The case serves to highlight problematic applications of AI technologies, where developers use machine learning to address problems that are impossible to solve using these approaches. There are in fact limits to what AI can do, a theme explored in “Myth: AI can solve any problem.”

Promoting AI uptake — but for what purpose?

Another issue that blocks productive work on human rights and AI is the vagueness of the term itself. In “Myth: The term AI has a clear meaning,” I discuss how use of the term “artificial intelligence” leads to confusion, as it can refer to technologies and use cases as diverse as natural language text generation (think of the “autocomplete” capabilities for your email) and facial recognition systems that enable mass surveillance. 

While both leverage machine learning algorithms, their impact on our fundamental rights is vastly different. This leads to situations in which proponents of adopting AI without protections for human rights cite relatively banal and harmless technological advances, such as the development of customer service chatbots, to defend unregulated use of facial recognition systems.

Access Now has highlighted the danger of this ambiguity in response to the European Commission’s commitment to (vaguely) “promote AI uptake” in the European Union, as well as to various stakeholders’ claims that the E.U. (or any particular country) must refrain from protecting human rights to “stay competitive in the AI race.”

As noted in Access Now’s submission to the consultation on the Whitepaper on AI, the “uptake of any technology, particularly in the public sector, should not be a standalone goal and it is not of value in itself.” There is no “AI race” in the sense of a zero-sum game: it is entirely possible for a country to decide not to develop some applications of AI, such as biometric surveillance, while remaining competitive in other domains, such as natural language processing. 

AI — or more specifically, machine-learning-based technologies — have certain uses and advantages, but they also carry certain risks.
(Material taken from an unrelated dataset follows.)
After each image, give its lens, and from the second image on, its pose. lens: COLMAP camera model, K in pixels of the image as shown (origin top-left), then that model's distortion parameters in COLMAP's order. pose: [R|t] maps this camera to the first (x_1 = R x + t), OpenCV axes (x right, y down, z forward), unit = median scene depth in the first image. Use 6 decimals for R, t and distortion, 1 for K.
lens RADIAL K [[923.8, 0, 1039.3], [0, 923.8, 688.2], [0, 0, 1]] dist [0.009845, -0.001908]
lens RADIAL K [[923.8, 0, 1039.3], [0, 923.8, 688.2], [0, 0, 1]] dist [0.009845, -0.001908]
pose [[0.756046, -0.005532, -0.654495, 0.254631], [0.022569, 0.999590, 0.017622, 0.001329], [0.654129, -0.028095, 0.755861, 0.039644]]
We cannot expect them to solve all our problems, and anyone crafting public public policy should be aware of how use of these technologies can lead to harms of their own and/or exacerbate existing harms.

Conclusion: debunking myths is just the starting point

The AI Myths site is a resource to help those shaping public policy bypass the myths and misconceptions about AI that frustrate the evidence-based debate and informed decision-making that benefits our societies. But debunking myths alone will not ensure that AI technologies do not undermine or violate our fundamental rights. Every week brings news of AI systems rolled out without consideration of the risks for human rights, and without even the most minimal safeguards to prevent or mitigate harm. Worse, in many cases, from spurious gender detection apps to highly dangerous systems that claim to “predict criminality,” those implementing the systems in question do not appear to consider whether the problems these “solutions” purport to address are even solvable using machine learning.
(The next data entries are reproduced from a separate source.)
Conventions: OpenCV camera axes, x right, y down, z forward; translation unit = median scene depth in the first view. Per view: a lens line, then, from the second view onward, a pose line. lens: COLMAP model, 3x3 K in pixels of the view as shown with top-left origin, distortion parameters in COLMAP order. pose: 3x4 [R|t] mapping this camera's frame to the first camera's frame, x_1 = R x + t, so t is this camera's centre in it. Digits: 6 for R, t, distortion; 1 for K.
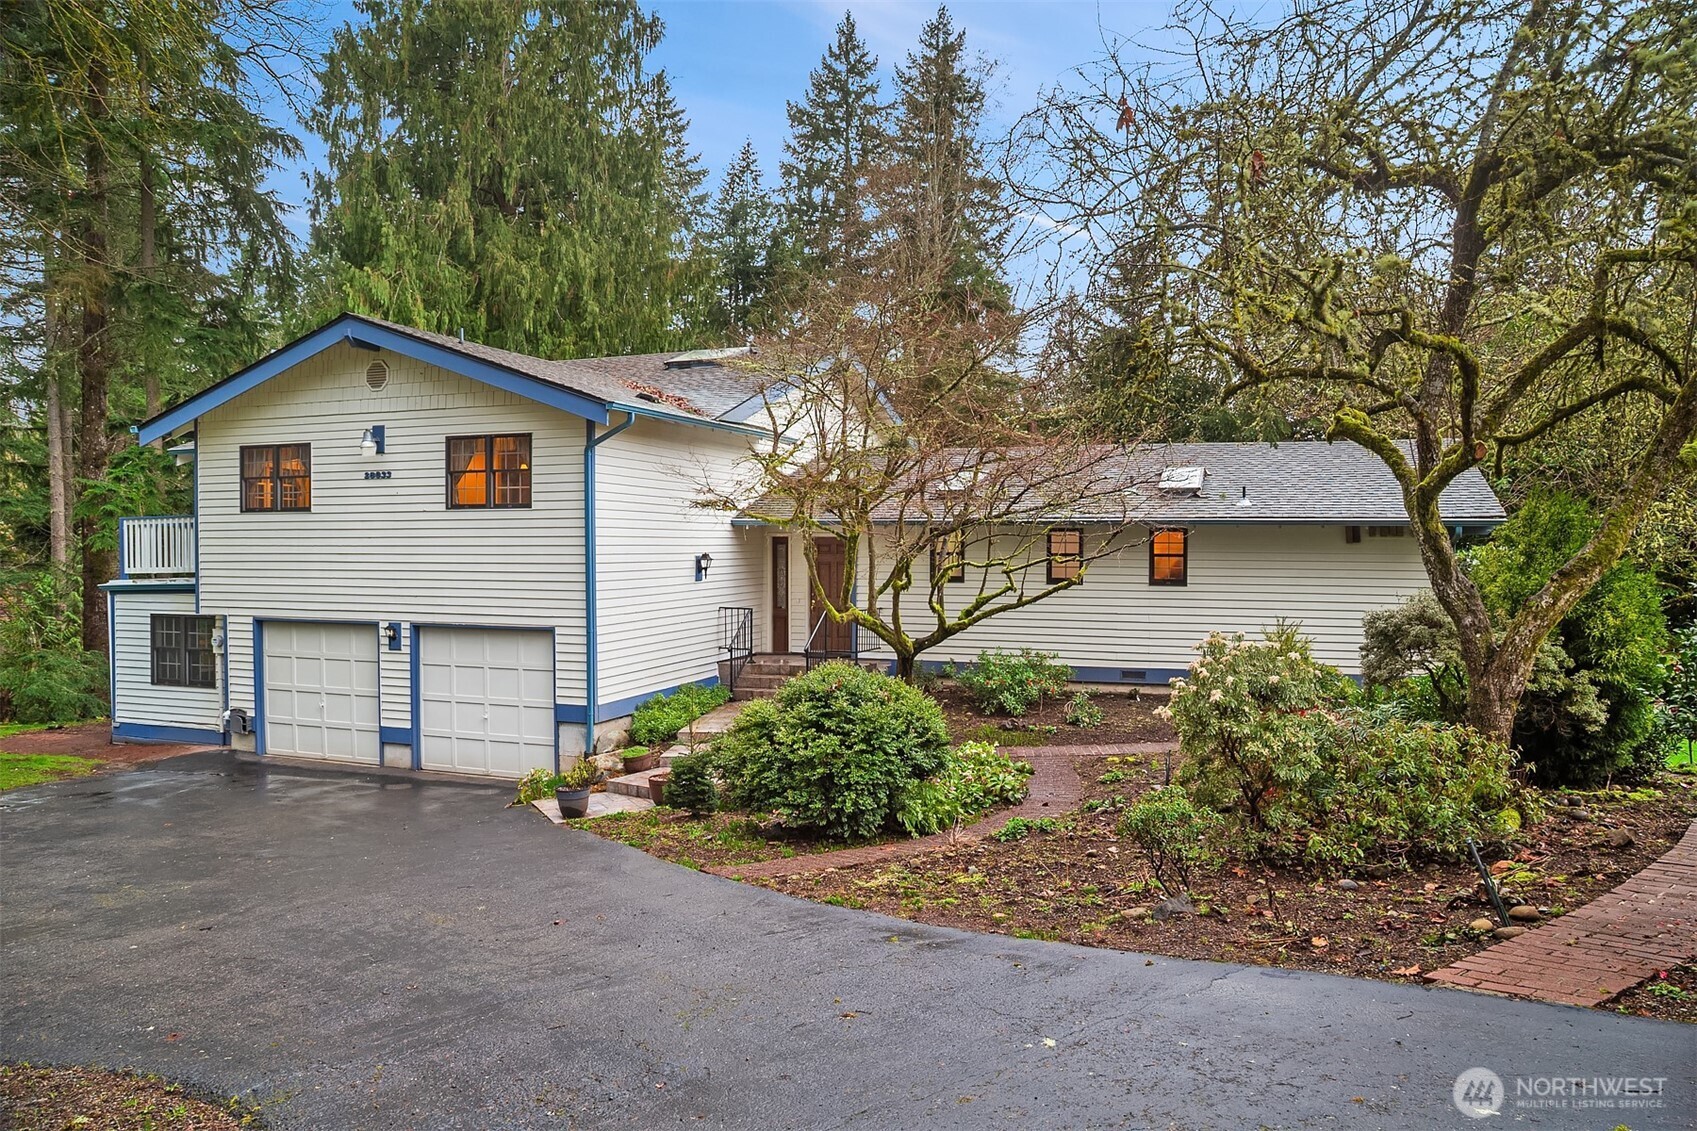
lens RADIAL K [[1149.1, 0, 848.5], [0, 1149.1, 565.5], [0, 0, 1]] dist [-0.118337, 0.085598]
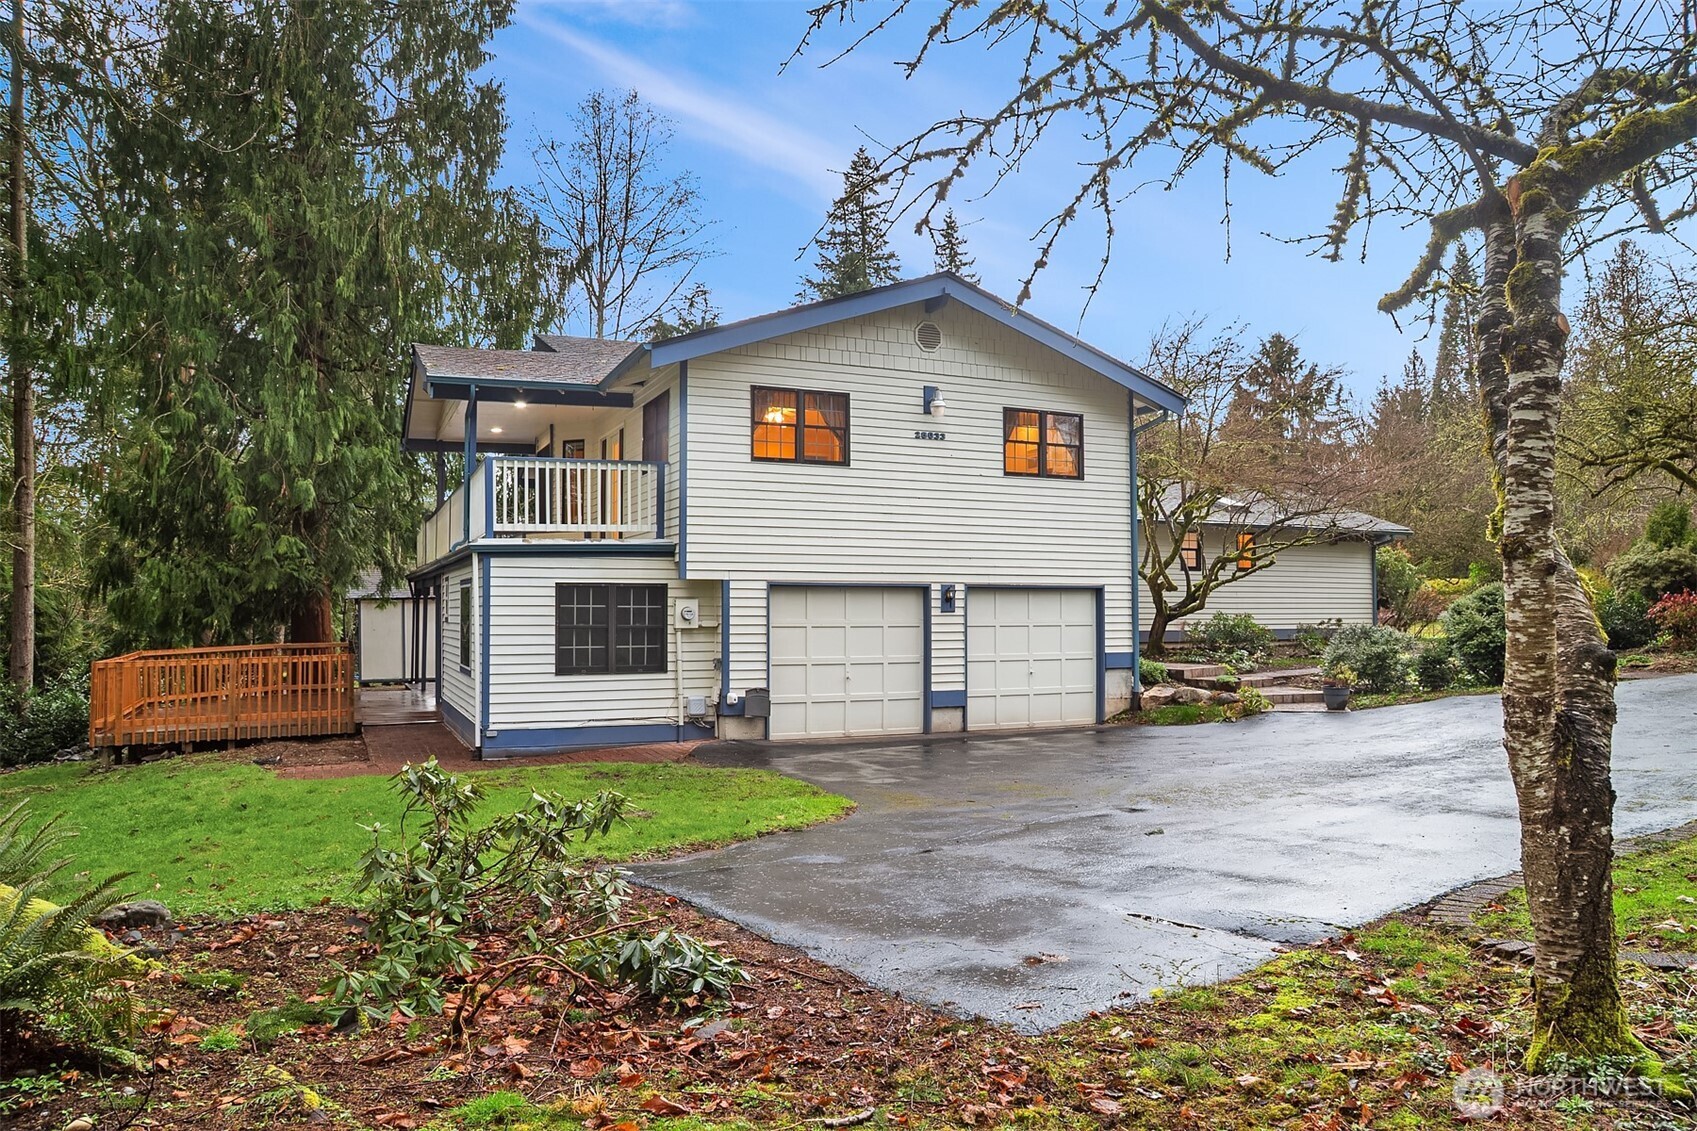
lens RADIAL K [[1171.1, 0, 852.9], [0, 1171.1, 593.5], [0, 0, 1]] dist [-0.103671, 0.000511]
pose [[0.717666, 0.013535, 0.696256, -1.175141], [0.016571, 0.999196, -0.036504, 0.094197], [-0.696191, 0.037735, 0.716864, 0.316450]]
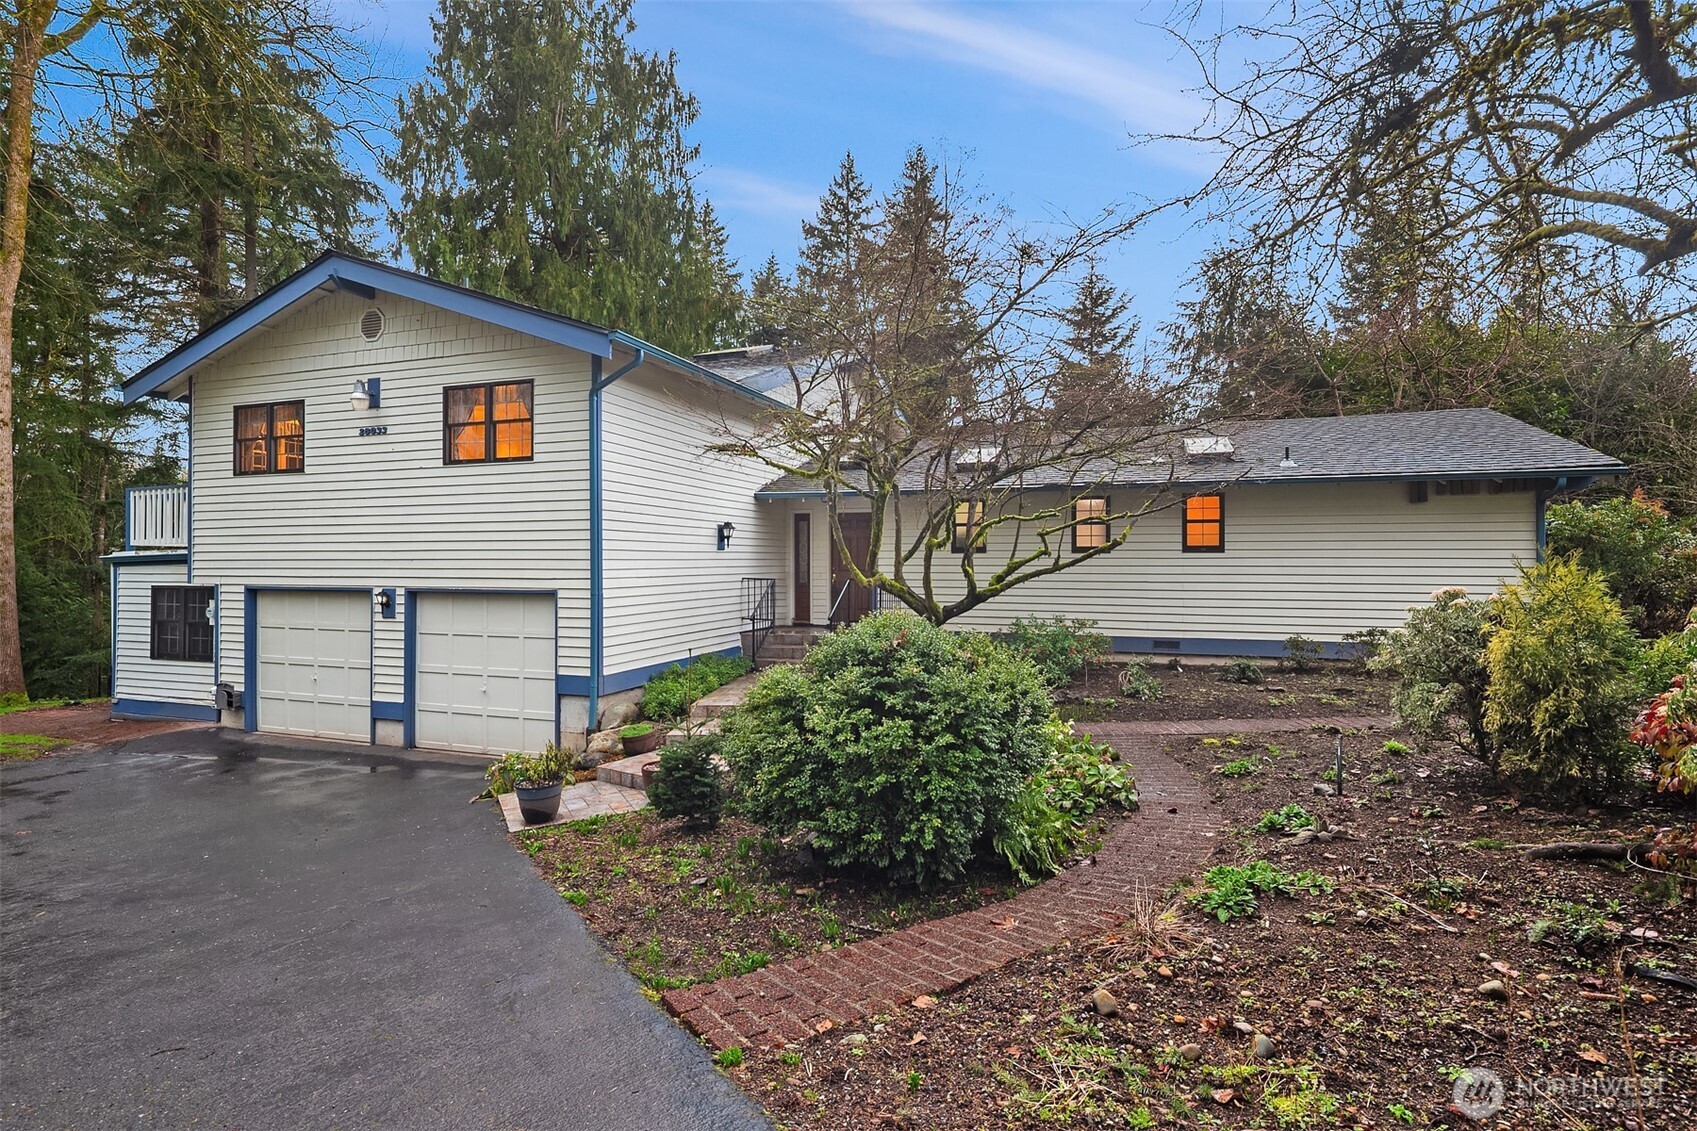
lens RADIAL K [[811.7, 0, 842.8], [0, 811.7, 553.7], [0, 0, 1]] dist [0.001509, -0.000358]
pose [[0.999997, -0.000753, -0.002469, -0.025725], [0.000677, 0.999538, -0.030394, 0.042155], [0.002490, 0.030392, 0.999535, 0.329140]]
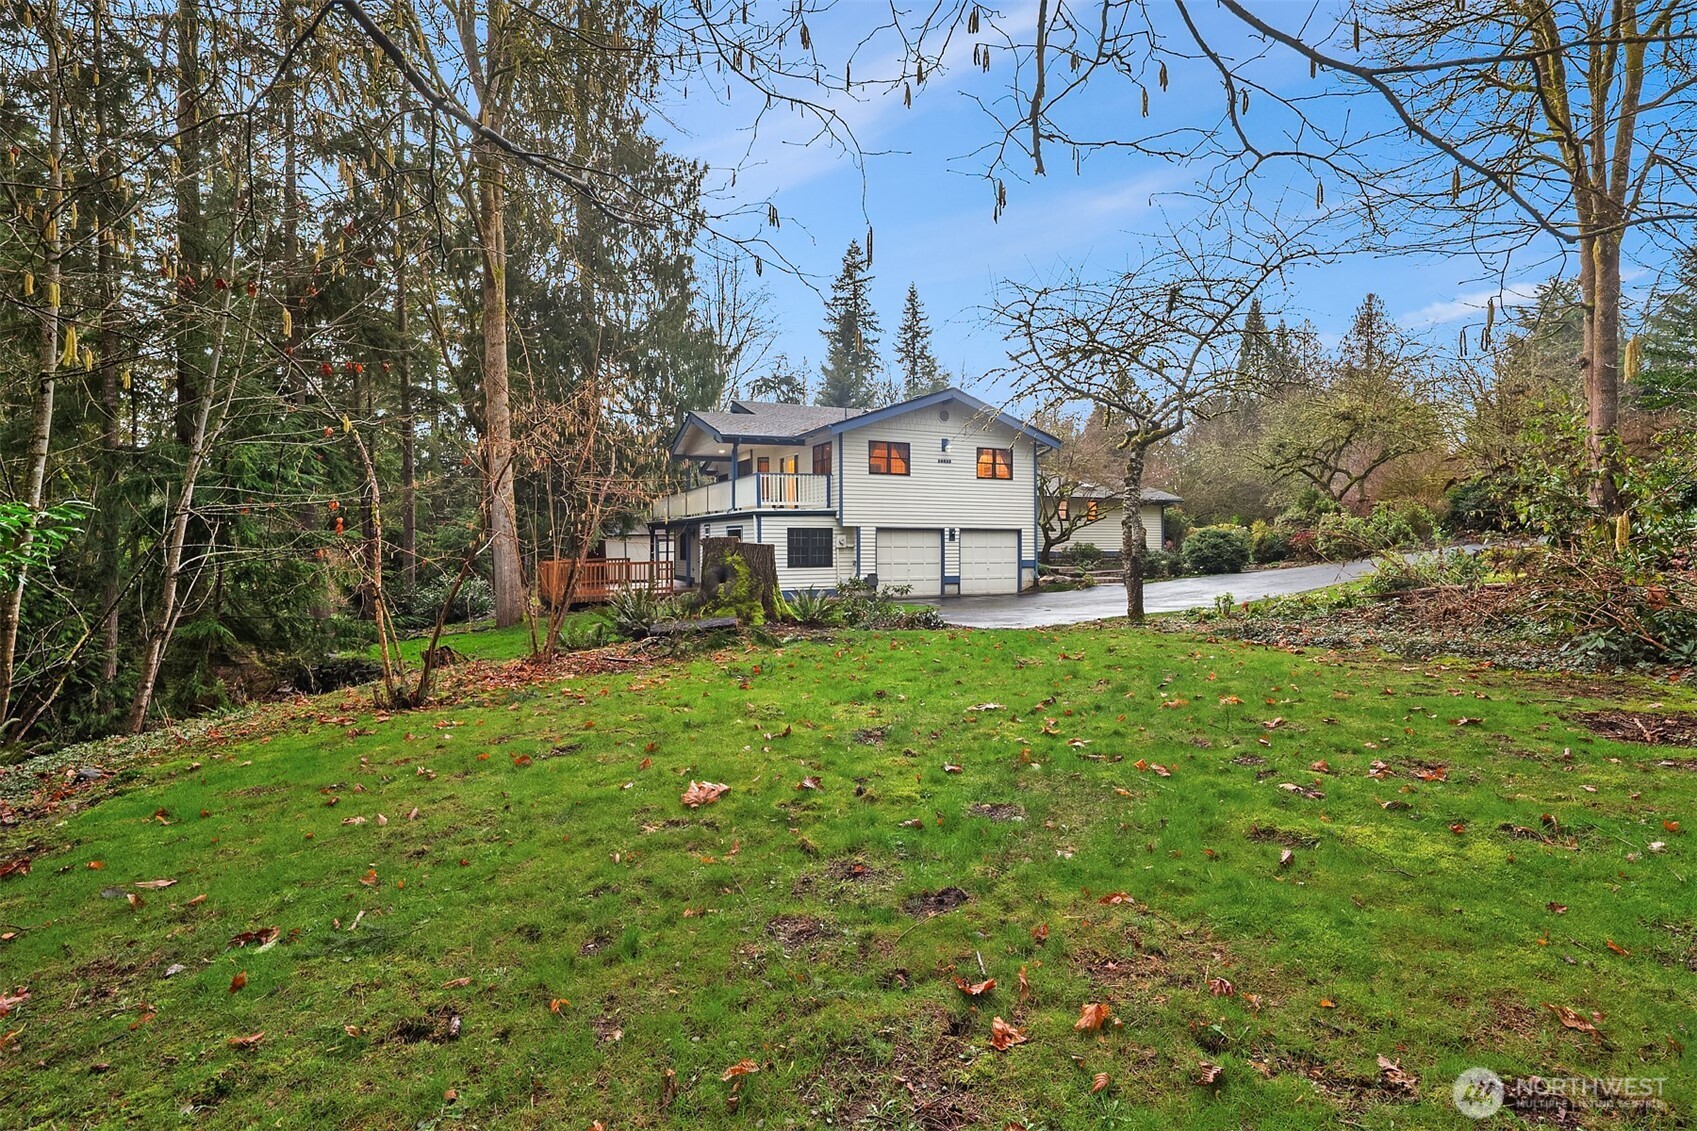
lens RADIAL K [[811.7, 0, 842.8], [0, 811.7, 553.7], [0, 0, 1]] dist [0.001509, -0.000358]
pose [[0.707519, -0.003872, 0.706684, -1.671209], [0.016174, 0.999812, -0.010715, 0.113108], [-0.706509, 0.019011, 0.707448, 0.024923]]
Instead of adopting blind techno solutionism, governments and companies alike should take clear-eyed and necessary steps to ensure that AI systems are used only when they are actually appropriate as a solution, and that when they are used, they center and respect people and their rights. Key to this process is ensuring the inclusion of civil society in decision-making processes. AI Myths would not be what it is without the inspiration and research input from Access Now and other civil society organizations that are working to ensure that our rights are protected as AI-powered technology is developed. My hope is that those who are in a position to influence AI policy for the better can take full advantage of their collective knowledge and insight.